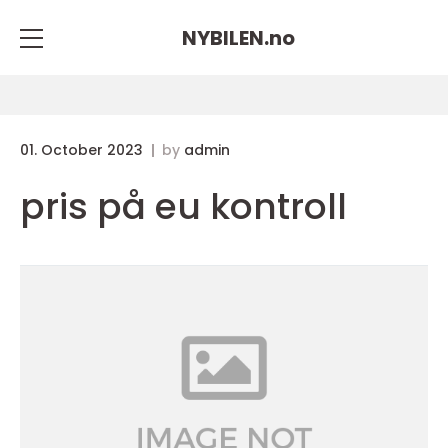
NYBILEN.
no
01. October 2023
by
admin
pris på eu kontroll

========================================

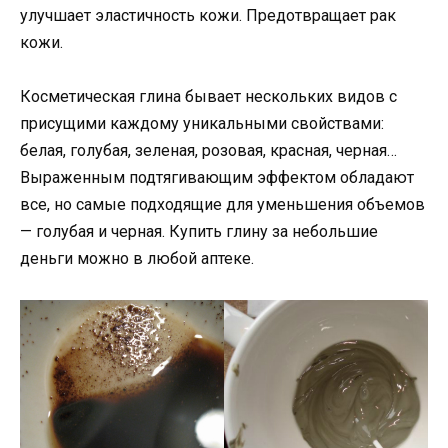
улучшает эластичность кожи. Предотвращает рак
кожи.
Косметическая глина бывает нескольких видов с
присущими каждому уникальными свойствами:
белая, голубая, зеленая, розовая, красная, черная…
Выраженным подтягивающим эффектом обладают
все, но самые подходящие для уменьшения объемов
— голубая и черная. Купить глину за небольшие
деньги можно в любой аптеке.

========================================

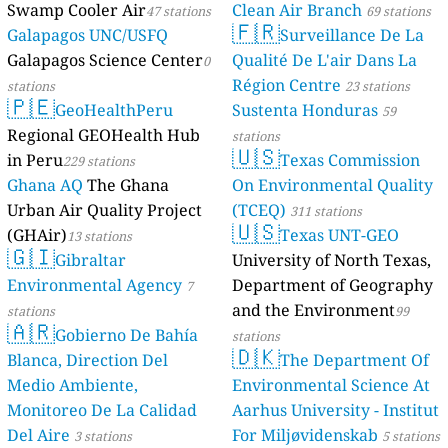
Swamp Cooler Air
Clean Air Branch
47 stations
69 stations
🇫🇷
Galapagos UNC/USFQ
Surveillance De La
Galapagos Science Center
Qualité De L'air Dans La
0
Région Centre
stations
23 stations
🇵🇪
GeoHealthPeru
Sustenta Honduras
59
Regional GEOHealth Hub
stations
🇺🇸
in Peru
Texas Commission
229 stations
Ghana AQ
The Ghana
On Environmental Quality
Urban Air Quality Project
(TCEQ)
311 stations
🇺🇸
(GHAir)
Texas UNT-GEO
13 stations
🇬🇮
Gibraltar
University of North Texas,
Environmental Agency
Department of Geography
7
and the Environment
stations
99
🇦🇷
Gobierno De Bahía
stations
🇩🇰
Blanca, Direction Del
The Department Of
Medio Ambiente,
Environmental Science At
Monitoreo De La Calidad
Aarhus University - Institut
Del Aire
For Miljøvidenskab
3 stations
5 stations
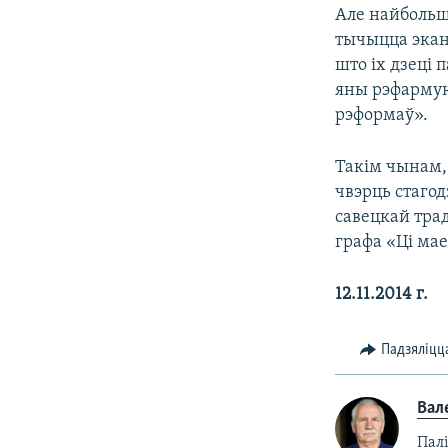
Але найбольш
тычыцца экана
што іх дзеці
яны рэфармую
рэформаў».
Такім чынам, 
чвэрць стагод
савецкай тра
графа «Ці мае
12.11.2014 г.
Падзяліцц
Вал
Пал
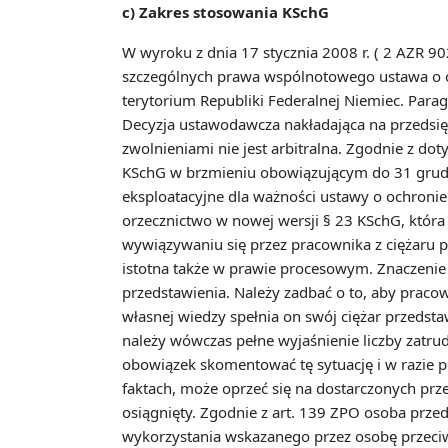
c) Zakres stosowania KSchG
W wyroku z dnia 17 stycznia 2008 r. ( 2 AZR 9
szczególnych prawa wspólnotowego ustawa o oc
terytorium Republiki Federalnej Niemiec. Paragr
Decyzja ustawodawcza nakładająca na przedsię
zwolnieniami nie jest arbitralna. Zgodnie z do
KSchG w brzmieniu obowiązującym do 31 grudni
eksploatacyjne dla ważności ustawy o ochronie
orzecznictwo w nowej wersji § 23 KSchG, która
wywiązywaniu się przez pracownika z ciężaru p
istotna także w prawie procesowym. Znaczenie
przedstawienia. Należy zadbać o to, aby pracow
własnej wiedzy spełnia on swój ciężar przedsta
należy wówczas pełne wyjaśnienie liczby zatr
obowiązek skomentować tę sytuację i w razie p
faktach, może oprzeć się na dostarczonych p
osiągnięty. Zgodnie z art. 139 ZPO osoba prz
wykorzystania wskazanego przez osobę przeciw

========================================

* What you are asked to do
Express everything from the line containing "Swamp Cooler Air" down to the line containing "wykorzystania wskazanego przez osobę przeciw", both included, as a JSON list of strings with one string per line and no entries for blank lines. Leave the pictures out of the answer.

* Response box
[
  "Swamp Cooler Air",
  "Clean Air Branch",
  "47 stations",
  "69 stations",
  "🇫🇷",
  "Galapagos UNC/USFQ",
  "Surveillance De La",
  "Galapagos Science Center",
  "Qualité De L'air Dans La",
  "0",
  "Région Centre",
  "stations",
  "23 stations",
  "🇵🇪",
  "GeoHealthPeru",
  "Sustenta Honduras",
  "59",
  "Regional GEOHealth Hub",
  "stations",
  "🇺🇸",
  "in Peru",
  "Texas Commission",
  "229 stations",
  "Ghana AQ",
  "The Ghana",
  "On Environmental Quality",
  "Urban Air Quality Project",
  "(TCEQ)",
  "311 stations",
  "🇺🇸",
  "(GHAir)",
  "Texas UNT-GEO",
  "13 stations",
  "🇬🇮",
  "Gibraltar",
  "University of North Texas,",
  "Environmental Agency",
  "Department of Geography",
  "7",
  "and the Environment",
  "stations",
  "99",
  "🇦🇷",
  "Gobierno De Bahía",
  "stations",
  "🇩🇰",
  "Blanca, Direction Del",
  "The Department Of",
  "Medio Ambiente,",
  "Environmental Science At",
  "Monitoreo De La Calidad",
  "Aarhus University - Institut",
  "Del Aire",
  "For Miljøvidenskab",
  "3 stations",
  "5 stations",
  "Але найбольш",
  "тычыцца экана",
  "што іх дзеці",
  "яны рэфармую",
  "рэформаў».",
  "Такім чынам, ",
  "чвэрць стагод",
  "савецкай тра",
  "графа «Ці мае",
  "12.11.2014 г.",
  "Падзяліцц",
  "Вал",
  "Пал",
  "c) Zakres stosowania KSchG",
  "W wyroku z dnia 17 stycznia 2008 r. ( 2 AZR 9",
  "szczególnych prawa wspólnotowego ustawa o oc",
  "terytorium Republiki Federalnej Niemiec. Paragr",
  "Decyzja ustawodawcza nakładająca na przedsię",
  "zwolnieniami nie jest arbitralna. Zgodnie z do",
  "KSchG w brzmieniu obowiązującym do 31 grudni",
  "eksploatacyjne dla ważności ustawy o ochronie",
  "orzecznictwo w nowej wersji § 23 KSchG, która",
  "wywiązywaniu się przez pracownika z ciężaru p",
  "istotna także w prawie procesowym. Znaczenie",
  "przedstawienia. Należy zadbać o to, aby pracow",
  "własnej wiedzy spełnia on swój ciężar przedsta",
  "należy wówczas pełne wyjaśnienie liczby zatr",
  "obowiązek skomentować tę sytuację i w razie p",
  "faktach, może oprzeć się na dostarczonych p",
  "osiągnięty. Zgodnie z art. 139 ZPO osoba prz",
  "wykorzystania wskazanego przez osobę przeciw"
]